イベント 2018.06.29 パソナ国際交流プログラム30周年記念シンポジウム 「グローバル化に向けた日本の『意識改革』」【後編】

文:INITIATIVE編集部

国際相互理解の促進とグローバル人材の育成を目指して、パソナグループが1988年に開始した「パソナ国際交流プログラム」は、アメリカやアジア各国の学生を日本に招聘し、日本企業でインターンシップを行うプログラムです。このたび、30周年を記念してシンポジウムを開催し、グローバルに活躍する人材を育むための「社会のあり方」について多角的に議論を深めました。
今回は【前編】に引き続き、パネルディスカッション「真のグローバル人材が実現する『社会のあり方改革』」の模様をお届けします。



[パネリスト]
・ジェラルド・カーティス 氏(コロンビア大学 名誉教授)
・黒川 清 氏(東京大学・政策研究大学院大学 名誉教授)
・正宗 エリザベス 氏 (淡路ユースフェデレーション 専務理事)
[モデレーター]
・竹中平蔵(株式会社パソナグループ 取締役会長)

【前編はこちら】

リスクをとる重要性


竹中:

調講演でカーティス先生から提起された日本に対する問題意識を受けて、どのようにお感じになられましたか?

黒川:
日本の大学で「私は研究者だ」という教授はいても、「私は教育者だ」と言える人はほとんどいません。

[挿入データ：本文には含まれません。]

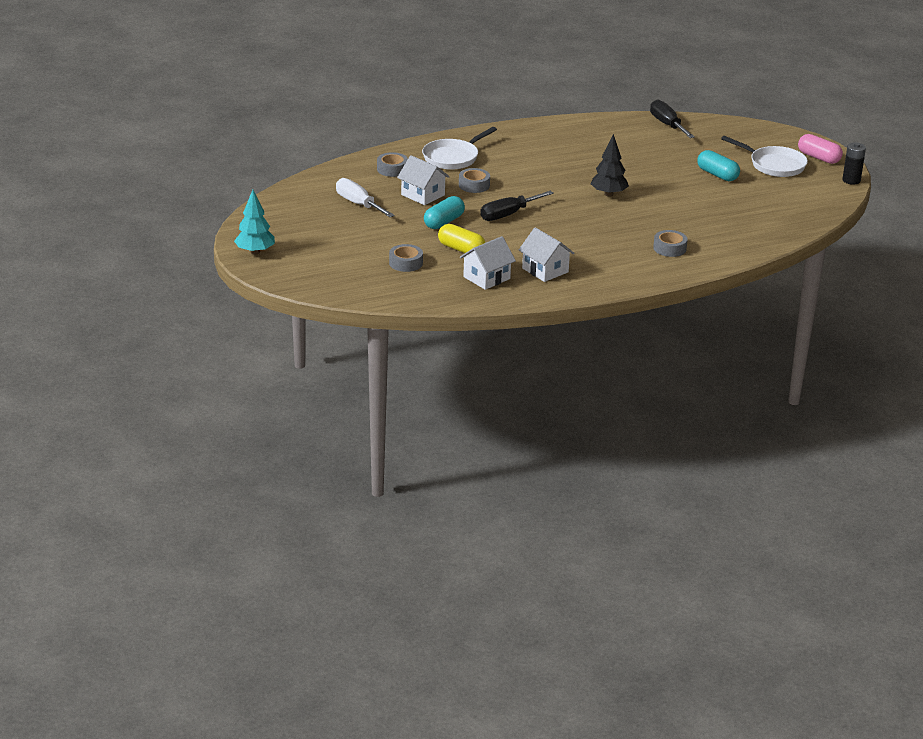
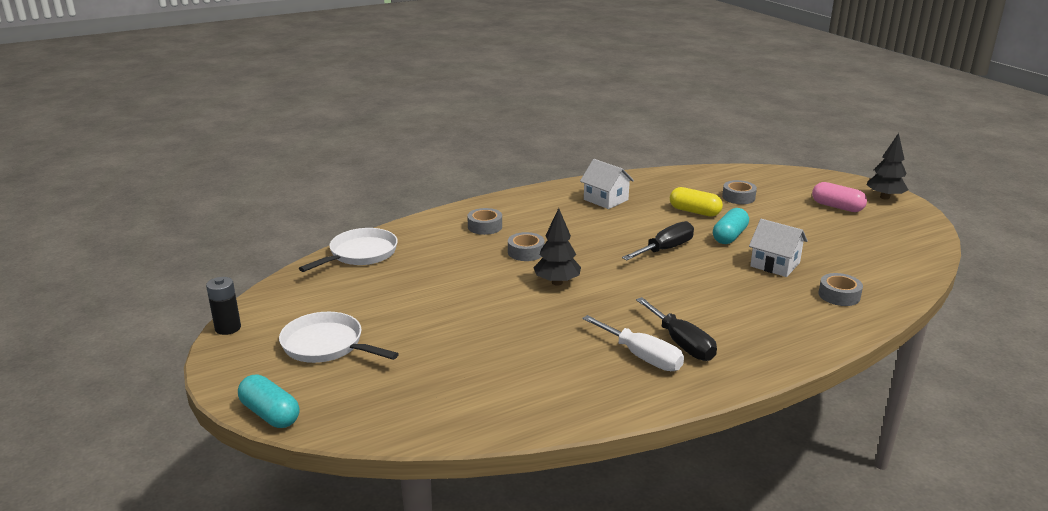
camera: 175 degrees right, 5 degrees down
(255, 252) = (884, 197): turquoise tree -> black tree
(358, 204) = (836, 249): white screwdriver -> white screwdriver (642, 357)
(453, 157) = (776, 320): white pan -> white pan (360, 254)
(474, 185) = (724, 281): grey tape -> grey tape (526, 252)
(486, 278) = (657, 190): white house -> none
(667, 125) = (477, 415): black screwdriver -> black screwdriver (681, 343)
(717, 175) = (413, 322): turquoise capsule -> turquoise capsule (270, 414)
(818, 158) = (251, 365): pink capsule -> pink capsule (837, 207)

講義をして教えているつもりかもしれないけれど、大切なのは次の世代への想いです。カーティス先生ご自身が「自分は教育者」だと断言できるからこそ持てる問題意識だと感じました。



正宗:
日本人は失敗を恐れるという指摘が当たっていると思いました。夢は持っていても、一人のグローバル市民として自由に自分の将来をつくっていけるとは信じていない。「一年間自由にどこかへ行って様々な経験をしてきたら、自分は成長できる」というような考えを持つのが難しい環境に置かれている。日本では、個人はもちろん、社会も企業も同時に変わらなければならないと私は思います。

竹中:
社会のあり方と意識の関係を考えていくとき、「上部構造=私たちの意識」と「下部構造=社会の構造=経済や法律」との結びつきの話をよくします。失敗を恐れる理由は、日本の破産法制の厳しさに結びついています。アメリカでは破産=リセットですから、1回失敗してもやり直すことができる。しかし日本で破産したら、その後みじめで大変な状況になります。
つまり、破産の制度と日本人の意識が結び付いているということです。もちろん、それでもチャレンジする人はいるので、意識は大事です。制度と意識の相互関係が議論されるべきでしょう。

カーティス:
どの国でもリスクへの恐れはありますが、例えばアメリカでは、社長をはじめトップが、リスクをとろうとする人を評価します。日本では社会構造として、言われたことをしてもらいたいという考えが強い。ですから「個人がもっとリスクをとりなさい、リスクをとれば損しない」という意識が経営者たちに生じるかどうかがカギです。


グローバル化は個人の課題ではなく、社会全体の課題


竹中:
カーティス先生の話で大学教授の評価についての例がありましたが、大学改革についてはどうお考えですか?

黒川:
大学教育の課題にも、年功序列で閉鎖された社会構造が大きくかかわっています。加えて、外に開かれていないのが最大の課題です。東大の入学式でも学生に向けて話しましたが、「1週間でも2週間でもいいから、とにかく海外に行け」と。自分が日本では考えないようなこと、とんでもない世の中だと感じることに出会ってみなさいと。実体験のないことをいくら考えても、わからないものです。それを、SNSやネットの情報でわかった気になっているのが、日本の「勉強」なのです。今の時代、若者は特に、お互いの信頼と行動によって、世界中に友達を増やすことができます。それはとても大事なことです。
それから、わかった気になるということで言うと、今は「クリティカルシンキング」のようなカタカナで考えていますよね。これをアルファベットで考えられるかということは非常に大きな違いだと思います。

竹中:
基調講演でショッキングだったのは、留学生の数についての事実です。日本人の留学はなぜ減少していて、どうしたらこの状況を変えられるのでしょうか。



正宗:
人は本来、自分で責任を負って自分のキャリアをつくっていかなければなりませんが、それにはリスクも伴います。日本では、大学で海外に留学したとしても、失敗できない。会社に入って年功序列制度に身を託すと、もう失敗できない。それなら、居心地のいい日本に暮らし、あまりチャレンジしなくてもよい環境で生きていこうと考えてしまうのは当然だと思います。
また、日本人は強い団結力を持っていますが、これがマイナスに働くと海外に出るのが怖いということにもなります。

カーティス:
これは社会の問題であって、若者個人だけの問題ではないのです。「グローバル人材」という言葉にこだわらず、日本人みんなで真剣に考えて、若者がチャレンジできる環境をつくり、未来の日本をより良くするために、具体的に何をすればいいのかを考えるべきだということが、今日の私たちの結論ではないでしょうか。

竹中:
日本の社会のあり方を取り巻く課題は非常に根深く、今回のパネルディスカッションをキックオフとして、さらなる議論を重ねていければと思っています。ありがとうございました。